Unlike some innovations, however, medical engineering breakthroughs cannot simply blossom in someone’s garage, due to the highly regulated environment and vital nature of their end products. The disruptive changes in personalization, miniaturization and automation that are on the horizon for the pharmaceutical industry were the focus of this month’s inaugural Indiana Life Sciences Manufacturing Summit, which was attended by leaders such as Indiana Secretary of Commerce Brad Chambers. My native Indiana traces its strong legacy to pharmaceutical manufacturing in the 1950s, when Indianapolis-based Eli Lilly and Company helped end the American polio epidemic. Medicines and medical devices are still the largest export category for Indiana, totaling more than $ 11 billion annually. Indiana also ranks second in the United States in world life science exports and offers the highest per capita concentration of life science jobs.
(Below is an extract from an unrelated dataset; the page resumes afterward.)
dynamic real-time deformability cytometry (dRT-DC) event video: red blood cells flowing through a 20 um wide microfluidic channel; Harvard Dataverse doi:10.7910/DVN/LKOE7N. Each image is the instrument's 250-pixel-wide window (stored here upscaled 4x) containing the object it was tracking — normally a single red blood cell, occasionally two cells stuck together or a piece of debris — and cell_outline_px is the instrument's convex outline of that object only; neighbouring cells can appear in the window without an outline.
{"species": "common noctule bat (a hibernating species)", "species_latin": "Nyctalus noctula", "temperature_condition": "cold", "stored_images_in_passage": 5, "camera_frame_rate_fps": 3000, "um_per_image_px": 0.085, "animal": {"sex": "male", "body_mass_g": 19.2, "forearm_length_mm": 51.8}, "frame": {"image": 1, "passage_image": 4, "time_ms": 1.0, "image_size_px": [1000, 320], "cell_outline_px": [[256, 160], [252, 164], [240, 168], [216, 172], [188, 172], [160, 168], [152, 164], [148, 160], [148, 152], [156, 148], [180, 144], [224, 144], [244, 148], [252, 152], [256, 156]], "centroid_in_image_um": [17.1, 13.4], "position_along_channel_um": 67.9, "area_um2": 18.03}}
We need more of these conversations bringing together state and local government, industry leaders, university researchers and community college educators. The goal is to forge global solutions with regional sources and the workforce development needed to keep pace with onshoring and acceleration of medicine and medical device technologies. Such an ecosystem of innovation in engineering medicine will be a key part of a long-term strategy to strengthen U.S. manufacturing sovereignty and competitiveness.